Passage to read section start

Forty-one patients (10.5%) developed at least one MACE during follow-up [median: 7.5(IQR:6.6–8.9) years] including cardiac death/heart transplantation in 6 patients, documented sustained ventricular tachycardia in 6 patients, hospitalization for cardiac causes in 15 patients and hospitalization for heart failure in 14 patients. Patients who developed MACE during follow-up were older (46 vs. 38 years, p = 0.001) and had experienced more syncope/pre-syncope during the acute episode (p = 0.016) (Table 4). Patients with MACEs had lower LV EF (p < 0.001), a more extensive LGE (p = 0.036) which involved more frequently the septal wall (p = 0.017), and was more often localized in the midwall layer of the LV (p = 0.002) compared to patients without MACEs. By multivariate Cox analysis, only age (HR [95%CI] = 1.021 [1.001–1.041] per year; p = 0.035), and lower LV EF (HR [95%CI] = 0.94 [0.91–0.97] per% decrease; p < 0.001), remained independently associated with MACE occurrence (Figure 3). Only lower LV EF (HR [95%CI] = 0.90 [0.87–0.94] per% decrease; p < 0.001), remained independently associated with the occurrence of MACE in patients presenting with edema and LGE (n = 245).

Passage to read section end
Extracted entries section start

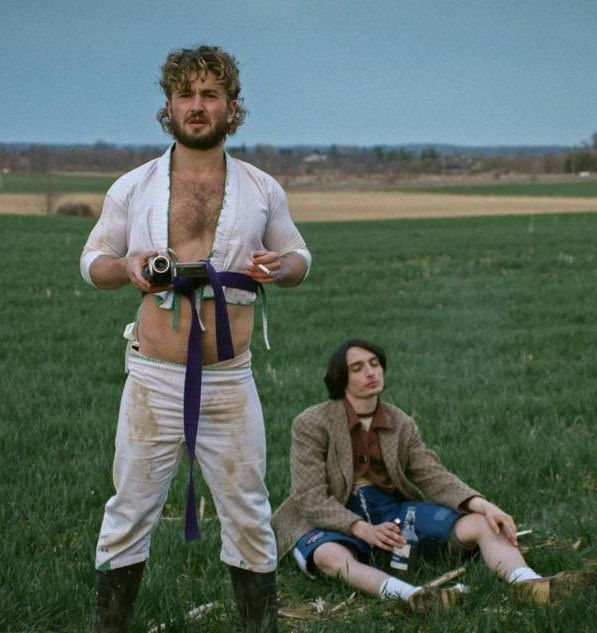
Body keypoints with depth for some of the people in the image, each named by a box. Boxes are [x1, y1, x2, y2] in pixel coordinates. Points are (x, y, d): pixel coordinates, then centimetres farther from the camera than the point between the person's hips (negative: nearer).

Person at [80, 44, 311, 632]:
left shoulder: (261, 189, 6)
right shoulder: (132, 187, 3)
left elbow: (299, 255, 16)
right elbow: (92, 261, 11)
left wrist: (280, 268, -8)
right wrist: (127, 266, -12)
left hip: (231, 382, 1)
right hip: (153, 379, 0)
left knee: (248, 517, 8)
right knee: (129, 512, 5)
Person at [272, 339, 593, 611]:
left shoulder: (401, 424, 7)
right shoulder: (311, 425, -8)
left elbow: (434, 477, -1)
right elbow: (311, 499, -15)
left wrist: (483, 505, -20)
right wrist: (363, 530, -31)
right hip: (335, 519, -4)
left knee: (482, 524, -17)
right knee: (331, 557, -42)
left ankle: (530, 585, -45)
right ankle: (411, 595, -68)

Extracted entries section end

→ Explore the material
(1) How would you render this sentence from the passage about MACE during follow-up in Spanish: "Patients who developed MACE during follow-up were older (46 vs. 38 years, p = 0.001) and had experienced more syncope/pre-syncope during the acute episode (p = 0.016) (Table 4)."
(2) Can you recast the paragraph beginning "Forty-one patients (10.5%)" in the passage about MACE during follow-up as a brief list that keeps its main facts?
Rely only on the passage about MACE during follow-up, not on the items.

→ Replies
(1) Los pacientes que presentaron MACE durante el seguimiento eran mayores (46 frente a 38 años, p = 0,001) y habían experimentado más síncope/presíncope durante el episodio agudo (p = 0,016) (Tabla 4).

(2)
- 41 patients (10.5%) had at least one MACE over a median follow-up of 7.5 years (IQR 6.6–8.9).
- Events:
  - cardiac death/heart transplantation: 6
  - sustained ventricular tachycardia: 6
  - hospitalization for cardiac causes: 15
  - hospitalization for heart failure: 14
- Compared with patients without MACE, patients with MACE were:
  - older (46 vs. 38 years, p = 0.001)
  - more likely to have had syncope/pre-syncope in the acute episode (p = 0.016)
- Patients with MACE also had:
  - lower LV EF (p < 0.001)
  - more extensive LGE (p = 0.036)
  - more frequent septal involvement (p = 0.017)
  - more frequent midwall localization (p = 0.002)
- In multivariate Cox analysis, only two factors were independent predictors:
  - age (HR 1.021 per year, 95% CI 1.001–1.041, p = 0.035)
  - lower LV EF (HR 0.94 per % decrease, 95% CI 0.91–0.97, p < 0.001)
- In patients with edema and LGE (n = 245), only lower LV EF remained independent (HR 0.90 per % decrease, 95% CI 0.87–0.94, p < 0.001).